The two of us came to the conclusion that I alone should write this letter. We didn’t want to ruin that whole positive, optimistic vibe you’ve got going with Mon’s (pronounced MOAN) tale of struggle, distance, envy of others’ opportunities, and grief of all she got wrong. She got a lot wrong. This is the short list – thinking that the world’s problems were too large for her to tackle and that she wouldn’t connect with the right people at the right time to enact some profound, world-altering, life-affirming change. She stopped thinking that her words mattered, that her gifts mattered. She stopped making music. She stopped writing. Then, she just stopped having ideas. Mon’s story broke my heart because, although she looks like she lives a decent life, on the inside she is completely, utterly defeated.

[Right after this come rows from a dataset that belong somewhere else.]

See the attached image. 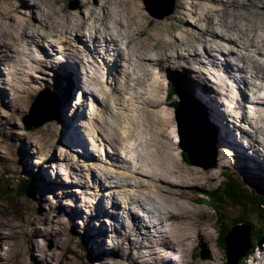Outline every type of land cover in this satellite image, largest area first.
Wrapping results in <instances>:
<instances>
[{
	"label": "rangeland",
	"instance_id": "1",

So, that leaves me. And I’m having the time of my life. I’ve written books and plays, created television shows, released a few records (yeah, we went back to that) and produced movies. All focused on making the world better and being positive. I have worked extensively as a lawyer and a journalist, and as part of the Innocence Project, I have helped hundreds of wrongfully convicted men and women be vindicated and set free. Two short years ago, I spoke before Congress in a hearing that ultimately got the death penalty abolished in the United States. I’ve won lots of awards, and my work allows me to live quite comfortably, but knowing that no one else will die at the hands of a government that should protect them is my second greatest accomplishment.
My greatest accomplishment is Marshall. He is in the family business of civil rights activism. Four generations strong. As a lawyer and documentary filmmaker, he uses his compassionate heart and razor-sharp vision to make movies that make a difference. He just won an Oscar. I was there, holding his dad’s hand on my left, and his wife’s hand on my right. It was a magical night.
Lala, Mon and I know you have a lot to sort out. You have so many questions about how this all gets accomplished. We want you to remember what your mom told you about faith the size of a mustard seed. Remember that God will not let you see it if He won’t help you be it.